After his football career, Bequette was a United States Army infantry officer who served in Iraq in support of Operation Inherent Resolve. He was an unsuccessful candidate for the Republican nomination in the 2022 United States Senate election in Arkansas.

==Early life and college==
Jake Bequette was born George Jules Bequette III in Little Rock. Bequette attended Catholic High School in Little Rock. After high school, Bequette attended the University of Arkansas, where he played college football for the Razorbacks from 2007 to 2011. During his career, he started 42 of 48 games, recording 140 tackles and 23.5 sacks. As a senior, he was a first-team All-Southeastern Conference selection.

Bequette was named the Defensive MVP of the 2012 Cotton Bowl, helping the 2011 Arkansas Razorbacks football team defeat Kansas State, 29–16, as the Razorbacks finished the 2011 season with a record of 11–2, and a No. 5 final ranking in all polls. Bequette finished the game with five tackles and three quarterback sacks.

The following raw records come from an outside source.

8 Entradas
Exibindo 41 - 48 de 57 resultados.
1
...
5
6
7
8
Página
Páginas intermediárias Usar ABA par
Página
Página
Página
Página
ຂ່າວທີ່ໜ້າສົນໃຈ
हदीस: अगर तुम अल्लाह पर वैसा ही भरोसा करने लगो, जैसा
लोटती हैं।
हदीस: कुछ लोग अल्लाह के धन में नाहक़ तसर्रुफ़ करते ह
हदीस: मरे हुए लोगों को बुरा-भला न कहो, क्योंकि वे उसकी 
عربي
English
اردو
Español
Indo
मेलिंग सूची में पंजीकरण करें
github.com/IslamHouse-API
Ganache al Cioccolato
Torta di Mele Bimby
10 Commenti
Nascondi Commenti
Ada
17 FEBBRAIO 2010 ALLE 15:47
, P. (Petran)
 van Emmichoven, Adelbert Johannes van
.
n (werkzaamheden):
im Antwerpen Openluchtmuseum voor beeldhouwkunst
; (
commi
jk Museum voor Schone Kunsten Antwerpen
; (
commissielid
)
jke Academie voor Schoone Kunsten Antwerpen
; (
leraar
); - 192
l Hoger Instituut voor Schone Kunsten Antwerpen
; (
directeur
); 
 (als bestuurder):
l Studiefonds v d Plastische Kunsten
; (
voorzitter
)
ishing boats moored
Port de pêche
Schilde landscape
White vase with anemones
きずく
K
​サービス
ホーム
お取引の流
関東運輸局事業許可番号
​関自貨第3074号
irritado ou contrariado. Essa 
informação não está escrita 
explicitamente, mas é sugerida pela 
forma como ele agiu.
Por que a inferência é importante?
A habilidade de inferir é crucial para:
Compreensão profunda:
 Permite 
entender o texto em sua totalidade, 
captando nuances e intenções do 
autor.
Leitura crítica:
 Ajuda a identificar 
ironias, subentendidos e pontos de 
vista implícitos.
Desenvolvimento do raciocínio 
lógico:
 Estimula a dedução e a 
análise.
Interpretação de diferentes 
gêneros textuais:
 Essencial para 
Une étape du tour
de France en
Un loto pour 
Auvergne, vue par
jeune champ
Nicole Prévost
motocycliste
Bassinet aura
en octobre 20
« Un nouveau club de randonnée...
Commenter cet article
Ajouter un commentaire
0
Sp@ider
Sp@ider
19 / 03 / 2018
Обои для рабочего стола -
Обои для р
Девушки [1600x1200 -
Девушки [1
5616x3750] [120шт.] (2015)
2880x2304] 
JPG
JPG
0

Bequette is a third-generation Razorback: his grandfather George and father Jay both played for Arkansas, as did his uncle.

==Professional career==

Bequette was selected in the third round by the New England Patriots in the 2012 NFL draft. He played in three games in 2012, and five games in 2013. He was released by the Patriots on August 30, 2014, as part of final roster cuts. He did not see extensive playing time during his time with the Patriots, but re-signed with the team's practice squad shortly after the 2014 cuts. Bequette received a Super Bowl ring with the Patriots in 2014.

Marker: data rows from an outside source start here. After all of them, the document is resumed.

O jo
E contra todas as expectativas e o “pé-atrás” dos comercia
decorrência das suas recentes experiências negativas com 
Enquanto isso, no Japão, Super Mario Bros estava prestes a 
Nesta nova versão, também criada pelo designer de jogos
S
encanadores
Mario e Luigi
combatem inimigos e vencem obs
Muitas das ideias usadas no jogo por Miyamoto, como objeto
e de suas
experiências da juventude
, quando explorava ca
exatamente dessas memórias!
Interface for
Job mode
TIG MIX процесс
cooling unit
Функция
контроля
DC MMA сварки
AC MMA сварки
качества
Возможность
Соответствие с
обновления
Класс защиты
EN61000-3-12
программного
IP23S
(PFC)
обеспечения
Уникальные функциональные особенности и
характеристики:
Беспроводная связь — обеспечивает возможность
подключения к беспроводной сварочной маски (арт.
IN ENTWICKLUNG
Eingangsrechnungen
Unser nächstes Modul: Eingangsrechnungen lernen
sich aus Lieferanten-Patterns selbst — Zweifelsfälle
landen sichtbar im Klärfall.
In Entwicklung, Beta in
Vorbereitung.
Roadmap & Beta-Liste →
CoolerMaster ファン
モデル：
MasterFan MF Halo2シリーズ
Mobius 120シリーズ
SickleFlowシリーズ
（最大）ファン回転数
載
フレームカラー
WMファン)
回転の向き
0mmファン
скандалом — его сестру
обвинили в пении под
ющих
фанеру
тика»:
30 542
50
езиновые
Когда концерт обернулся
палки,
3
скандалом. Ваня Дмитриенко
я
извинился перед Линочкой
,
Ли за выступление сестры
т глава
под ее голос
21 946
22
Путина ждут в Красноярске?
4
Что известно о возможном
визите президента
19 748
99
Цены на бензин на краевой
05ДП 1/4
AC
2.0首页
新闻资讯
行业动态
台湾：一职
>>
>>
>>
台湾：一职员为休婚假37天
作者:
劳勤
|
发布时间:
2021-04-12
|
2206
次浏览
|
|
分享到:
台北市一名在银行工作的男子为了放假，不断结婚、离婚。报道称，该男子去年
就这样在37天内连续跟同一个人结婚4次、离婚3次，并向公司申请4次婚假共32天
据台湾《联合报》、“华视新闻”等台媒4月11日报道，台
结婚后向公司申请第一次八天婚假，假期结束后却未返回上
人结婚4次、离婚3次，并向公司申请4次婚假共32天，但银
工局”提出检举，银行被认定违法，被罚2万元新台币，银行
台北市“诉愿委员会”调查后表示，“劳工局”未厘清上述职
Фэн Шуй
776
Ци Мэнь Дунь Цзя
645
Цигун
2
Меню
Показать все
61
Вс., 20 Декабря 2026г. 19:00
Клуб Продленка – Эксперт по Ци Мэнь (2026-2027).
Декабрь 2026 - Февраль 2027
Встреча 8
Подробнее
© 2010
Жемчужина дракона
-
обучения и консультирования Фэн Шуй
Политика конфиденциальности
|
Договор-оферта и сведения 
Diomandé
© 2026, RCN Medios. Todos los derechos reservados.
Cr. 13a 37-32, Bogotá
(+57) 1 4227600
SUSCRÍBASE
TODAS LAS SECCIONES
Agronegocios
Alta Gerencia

Before the 2015 season, the Patriots switched Bequette from defensive end to tight end. Bequette was waived by the Patriots and subsequently placed on injured reserve after clearing waivers on August 28, 2015. He was released with an injury settlement on September 4, 2015, and became a free agent.

Pre-draft measurables
| Height | Weight | Arm length | Hand span | 40-yard dash | 10-yard split | 20-yard split | 20-yard shuttle | Three-cone drill | Vertical jump | Broad jump |
| 6 ft 4+5⁄8 in (1.95 m) | 274 lb (124 kg) | 32 in (0.81 m) | 9+1⁄4 in (0.23 m) | 4.82 s | 1.71 s | 2.83 s | 4.07 s | 6.90 s | 34.0 in (0.86 m) | 9 ft 5 in (2.87 m) |
All values from NFL Combine

==Post-football career==
In August 2017, Bequette joined the United States Army. After basic training and Officer Candidate School, he went on to become a Ranger-qualified infantry officer in the 101st Airborne Division. Bequette later served a five-month deployment in Iraq in 2019.

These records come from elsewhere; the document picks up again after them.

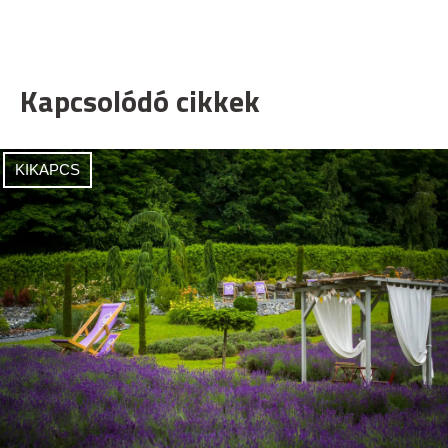
Kapcsolódó cikkek
KIKAPCS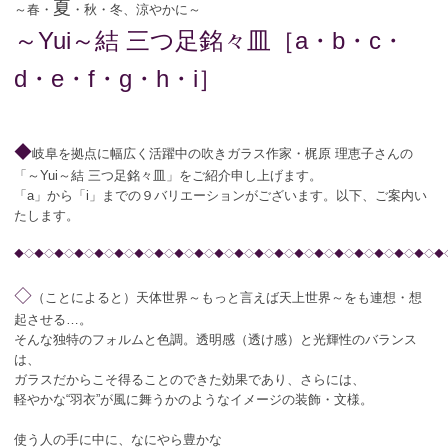
夏
～春・
・秋・冬、涼やかに～
～Yui～結 三つ足銘々皿［a・b・c・
d・e・f・g・h・i］
◆
岐阜を拠点に幅広く活躍中の吹きガラス作家・梶原 理恵子さんの
「～Yui～結 三つ足銘々皿」をご紹介申し上げます。
「a」から「i」までの９バリエーションがございます。以下、ご案内い
たします。
◆◇◆◇◆◇◆◇◆◇◆◇◆◇◆◇◆◇◆◇◆◇◆◇◆◇◆◇◆◇◆◇◆◇◆◇◆◇◆◇◆◇◆
◇
（ことによると）天体世界～もっと言えば天上世界～をも連想・想
起させる…。
そんな独特のフォルムと色調。透明感（透け感）と光輝性のバランス
は、
ガラスだからこそ得ることのできた効果であり、さらには、
軽やかな“羽衣”が風に舞うかのようなイメージの装飾・文様。
使う人の手に中に、なにやら豊かな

In January 2021, he launched The Arkansas Fund, a nonprofit dedicated to helping small businesses in Arkansas that have struggled as a result of the COVID-19 pandemic. In July 2021, he announced his candidacy for U.S. Senate against Arkansas Senator John Boozman, challenging Boozman from the right in the Republican primary for the 2022 election. On May 24, 2022, Boozman ultimately won with 58% of the vote to Bequette's 20%, easily avoiding a runoff.